[Stored items from a collection]
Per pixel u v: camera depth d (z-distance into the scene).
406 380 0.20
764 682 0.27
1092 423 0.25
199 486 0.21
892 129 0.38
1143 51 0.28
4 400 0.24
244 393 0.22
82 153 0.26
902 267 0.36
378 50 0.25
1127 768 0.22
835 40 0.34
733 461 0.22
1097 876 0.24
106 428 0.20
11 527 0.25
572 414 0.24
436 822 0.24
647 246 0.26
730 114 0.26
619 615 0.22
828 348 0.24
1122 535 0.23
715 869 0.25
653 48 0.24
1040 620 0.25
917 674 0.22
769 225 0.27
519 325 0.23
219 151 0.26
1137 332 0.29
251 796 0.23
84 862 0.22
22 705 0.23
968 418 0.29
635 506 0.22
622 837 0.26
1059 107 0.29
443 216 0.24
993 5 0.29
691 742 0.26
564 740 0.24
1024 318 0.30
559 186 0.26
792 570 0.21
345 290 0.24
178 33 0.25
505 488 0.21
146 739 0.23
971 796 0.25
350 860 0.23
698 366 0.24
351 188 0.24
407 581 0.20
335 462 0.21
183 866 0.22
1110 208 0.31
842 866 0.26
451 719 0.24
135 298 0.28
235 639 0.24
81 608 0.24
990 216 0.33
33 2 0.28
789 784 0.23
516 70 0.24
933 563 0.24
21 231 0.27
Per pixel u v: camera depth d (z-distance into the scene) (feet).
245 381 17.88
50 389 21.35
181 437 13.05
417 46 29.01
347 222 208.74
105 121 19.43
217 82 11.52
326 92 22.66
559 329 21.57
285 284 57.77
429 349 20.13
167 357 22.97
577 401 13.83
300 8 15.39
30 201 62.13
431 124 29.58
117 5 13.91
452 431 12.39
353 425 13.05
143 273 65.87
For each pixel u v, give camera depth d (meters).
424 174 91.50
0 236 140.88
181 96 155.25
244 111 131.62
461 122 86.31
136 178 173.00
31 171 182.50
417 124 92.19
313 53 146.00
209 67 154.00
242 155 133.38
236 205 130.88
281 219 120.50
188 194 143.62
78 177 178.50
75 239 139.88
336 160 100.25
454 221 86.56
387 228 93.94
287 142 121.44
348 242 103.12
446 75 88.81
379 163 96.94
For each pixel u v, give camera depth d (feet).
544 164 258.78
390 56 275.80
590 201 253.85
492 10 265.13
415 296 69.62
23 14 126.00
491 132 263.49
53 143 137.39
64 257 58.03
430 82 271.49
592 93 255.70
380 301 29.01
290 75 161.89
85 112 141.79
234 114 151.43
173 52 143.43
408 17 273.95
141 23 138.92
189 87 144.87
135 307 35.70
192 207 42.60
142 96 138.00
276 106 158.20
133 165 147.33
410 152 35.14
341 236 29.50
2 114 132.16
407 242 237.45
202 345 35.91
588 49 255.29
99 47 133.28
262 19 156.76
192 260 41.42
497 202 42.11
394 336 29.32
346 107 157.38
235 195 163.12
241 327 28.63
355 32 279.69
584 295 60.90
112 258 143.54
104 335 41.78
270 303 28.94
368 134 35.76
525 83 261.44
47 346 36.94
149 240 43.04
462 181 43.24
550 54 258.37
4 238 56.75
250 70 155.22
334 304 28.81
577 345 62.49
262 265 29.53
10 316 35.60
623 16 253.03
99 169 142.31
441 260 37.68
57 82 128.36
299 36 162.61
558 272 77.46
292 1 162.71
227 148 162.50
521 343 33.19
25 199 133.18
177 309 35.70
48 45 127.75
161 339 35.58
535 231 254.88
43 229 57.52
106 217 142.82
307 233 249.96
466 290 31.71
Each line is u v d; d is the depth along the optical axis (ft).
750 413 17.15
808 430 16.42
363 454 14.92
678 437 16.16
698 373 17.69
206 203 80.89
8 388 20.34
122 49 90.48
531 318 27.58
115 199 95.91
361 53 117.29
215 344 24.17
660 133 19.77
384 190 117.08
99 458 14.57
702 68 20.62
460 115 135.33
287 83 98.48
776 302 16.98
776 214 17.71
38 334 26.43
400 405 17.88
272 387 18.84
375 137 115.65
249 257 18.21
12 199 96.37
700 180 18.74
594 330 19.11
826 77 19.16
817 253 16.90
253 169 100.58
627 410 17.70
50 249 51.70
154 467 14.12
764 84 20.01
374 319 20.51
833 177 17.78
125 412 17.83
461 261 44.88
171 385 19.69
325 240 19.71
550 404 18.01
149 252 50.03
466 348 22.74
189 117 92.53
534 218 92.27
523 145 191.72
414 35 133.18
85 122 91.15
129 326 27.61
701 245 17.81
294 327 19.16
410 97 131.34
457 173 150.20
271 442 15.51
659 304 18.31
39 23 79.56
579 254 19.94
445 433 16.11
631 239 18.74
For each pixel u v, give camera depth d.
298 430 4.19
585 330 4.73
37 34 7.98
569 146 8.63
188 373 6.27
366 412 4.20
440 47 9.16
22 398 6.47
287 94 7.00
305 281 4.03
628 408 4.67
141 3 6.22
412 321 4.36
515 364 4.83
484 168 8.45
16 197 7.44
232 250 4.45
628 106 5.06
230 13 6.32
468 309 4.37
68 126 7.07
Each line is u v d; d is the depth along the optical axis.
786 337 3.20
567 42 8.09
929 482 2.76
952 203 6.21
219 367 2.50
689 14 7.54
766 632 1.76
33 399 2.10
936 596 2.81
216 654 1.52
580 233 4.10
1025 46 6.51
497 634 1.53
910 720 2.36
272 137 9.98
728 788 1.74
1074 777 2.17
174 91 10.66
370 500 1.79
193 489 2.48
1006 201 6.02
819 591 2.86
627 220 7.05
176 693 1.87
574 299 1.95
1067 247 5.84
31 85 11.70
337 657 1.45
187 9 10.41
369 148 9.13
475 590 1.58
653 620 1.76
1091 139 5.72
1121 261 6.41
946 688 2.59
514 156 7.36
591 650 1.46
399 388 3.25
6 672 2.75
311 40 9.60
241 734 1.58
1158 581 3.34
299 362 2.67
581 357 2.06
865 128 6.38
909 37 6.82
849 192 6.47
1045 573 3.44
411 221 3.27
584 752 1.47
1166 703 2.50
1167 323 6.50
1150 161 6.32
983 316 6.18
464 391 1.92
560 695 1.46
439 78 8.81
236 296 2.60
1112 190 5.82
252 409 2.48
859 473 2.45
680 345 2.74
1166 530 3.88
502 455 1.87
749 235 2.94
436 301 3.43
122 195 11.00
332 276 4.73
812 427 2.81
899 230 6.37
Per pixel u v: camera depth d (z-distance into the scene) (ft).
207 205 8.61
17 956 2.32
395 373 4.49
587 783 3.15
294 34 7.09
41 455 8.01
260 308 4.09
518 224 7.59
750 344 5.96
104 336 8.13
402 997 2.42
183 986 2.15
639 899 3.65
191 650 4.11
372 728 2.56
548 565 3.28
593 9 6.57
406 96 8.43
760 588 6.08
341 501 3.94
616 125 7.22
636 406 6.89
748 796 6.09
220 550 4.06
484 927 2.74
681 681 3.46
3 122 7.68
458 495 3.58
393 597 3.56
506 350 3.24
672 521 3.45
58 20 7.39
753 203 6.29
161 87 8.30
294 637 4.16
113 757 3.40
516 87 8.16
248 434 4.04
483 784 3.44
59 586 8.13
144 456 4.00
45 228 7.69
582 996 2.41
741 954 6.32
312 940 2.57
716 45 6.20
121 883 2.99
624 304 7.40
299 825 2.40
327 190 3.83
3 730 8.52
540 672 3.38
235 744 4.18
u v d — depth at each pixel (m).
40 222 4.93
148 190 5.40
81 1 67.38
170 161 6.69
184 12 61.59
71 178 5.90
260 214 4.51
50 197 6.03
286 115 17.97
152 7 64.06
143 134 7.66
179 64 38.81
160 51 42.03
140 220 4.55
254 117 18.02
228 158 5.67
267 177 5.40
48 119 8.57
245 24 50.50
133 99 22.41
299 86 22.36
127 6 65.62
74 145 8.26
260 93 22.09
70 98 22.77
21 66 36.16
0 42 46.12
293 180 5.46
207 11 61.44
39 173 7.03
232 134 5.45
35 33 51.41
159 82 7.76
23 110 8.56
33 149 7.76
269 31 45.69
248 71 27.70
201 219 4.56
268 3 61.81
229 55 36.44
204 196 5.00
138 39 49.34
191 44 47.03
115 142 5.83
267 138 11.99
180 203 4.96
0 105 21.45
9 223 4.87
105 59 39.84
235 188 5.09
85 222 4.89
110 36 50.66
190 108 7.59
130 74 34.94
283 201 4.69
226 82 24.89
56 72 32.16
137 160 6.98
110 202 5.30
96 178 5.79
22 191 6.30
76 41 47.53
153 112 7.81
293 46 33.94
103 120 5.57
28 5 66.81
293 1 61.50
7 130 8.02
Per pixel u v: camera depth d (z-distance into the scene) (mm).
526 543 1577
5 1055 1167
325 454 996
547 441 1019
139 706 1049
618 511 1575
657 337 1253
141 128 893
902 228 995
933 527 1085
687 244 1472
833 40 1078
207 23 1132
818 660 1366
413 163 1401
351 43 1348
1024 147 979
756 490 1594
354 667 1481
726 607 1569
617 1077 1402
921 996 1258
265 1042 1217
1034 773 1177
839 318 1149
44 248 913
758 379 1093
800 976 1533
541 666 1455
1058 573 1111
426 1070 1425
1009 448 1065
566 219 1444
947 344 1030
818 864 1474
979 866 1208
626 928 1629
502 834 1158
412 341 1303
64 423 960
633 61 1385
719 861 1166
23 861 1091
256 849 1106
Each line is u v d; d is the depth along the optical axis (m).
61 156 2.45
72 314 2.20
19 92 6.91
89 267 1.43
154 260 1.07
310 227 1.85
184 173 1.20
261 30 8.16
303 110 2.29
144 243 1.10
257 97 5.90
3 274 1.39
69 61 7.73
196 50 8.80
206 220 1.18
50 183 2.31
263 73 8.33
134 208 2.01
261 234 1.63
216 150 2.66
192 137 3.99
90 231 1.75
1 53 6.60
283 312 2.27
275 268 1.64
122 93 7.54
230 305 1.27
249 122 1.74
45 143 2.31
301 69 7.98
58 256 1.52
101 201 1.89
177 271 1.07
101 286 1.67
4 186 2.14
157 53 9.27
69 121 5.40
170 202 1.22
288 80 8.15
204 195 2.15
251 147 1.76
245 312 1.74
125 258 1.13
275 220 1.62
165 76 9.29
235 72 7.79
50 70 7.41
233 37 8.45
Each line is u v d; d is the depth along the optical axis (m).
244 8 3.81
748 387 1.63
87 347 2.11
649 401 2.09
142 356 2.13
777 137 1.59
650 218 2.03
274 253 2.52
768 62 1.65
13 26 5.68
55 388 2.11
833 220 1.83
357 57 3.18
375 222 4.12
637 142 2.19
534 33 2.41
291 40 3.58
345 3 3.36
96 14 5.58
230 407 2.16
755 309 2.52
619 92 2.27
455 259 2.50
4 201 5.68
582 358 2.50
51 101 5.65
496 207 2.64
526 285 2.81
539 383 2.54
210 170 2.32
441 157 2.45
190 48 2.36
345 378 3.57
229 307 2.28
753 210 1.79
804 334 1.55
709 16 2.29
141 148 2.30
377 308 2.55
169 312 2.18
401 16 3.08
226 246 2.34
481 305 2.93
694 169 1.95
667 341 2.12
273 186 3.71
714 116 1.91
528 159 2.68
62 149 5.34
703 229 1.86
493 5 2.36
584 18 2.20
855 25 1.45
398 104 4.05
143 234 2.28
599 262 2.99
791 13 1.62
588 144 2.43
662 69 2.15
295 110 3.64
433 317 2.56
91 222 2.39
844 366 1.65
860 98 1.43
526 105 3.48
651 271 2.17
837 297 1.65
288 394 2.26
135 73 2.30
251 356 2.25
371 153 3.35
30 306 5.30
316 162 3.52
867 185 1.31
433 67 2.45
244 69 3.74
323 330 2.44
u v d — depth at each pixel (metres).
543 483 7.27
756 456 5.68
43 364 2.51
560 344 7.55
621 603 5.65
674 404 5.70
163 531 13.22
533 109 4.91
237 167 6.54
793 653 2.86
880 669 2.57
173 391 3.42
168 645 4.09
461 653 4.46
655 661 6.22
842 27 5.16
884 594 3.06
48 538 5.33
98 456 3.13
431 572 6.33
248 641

*Task*: Please give back only the lines between the first line of the entries and the line with "443 216 0.24", both ends included, word for word.

*Task result*:
Per pixel u v: camera depth d (z-distance into the scene).
406 380 0.20
764 682 0.27
1092 423 0.25
199 486 0.21
892 129 0.38
1143 51 0.28
4 400 0.24
244 393 0.22
82 153 0.26
902 267 0.36
378 50 0.25
1127 768 0.22
835 40 0.34
733 461 0.22
1097 876 0.24
106 428 0.20
11 527 0.25
572 414 0.24
436 822 0.24
647 246 0.26
730 114 0.26
619 615 0.22
828 348 0.24
1122 535 0.23
715 869 0.25
653 48 0.24
1040 620 0.25
917 674 0.22
769 225 0.27
519 325 0.23
219 151 0.26
1137 332 0.29
251 796 0.23
84 862 0.22
22 705 0.23
968 418 0.29
635 506 0.22
622 837 0.26
1059 107 0.29
443 216 0.24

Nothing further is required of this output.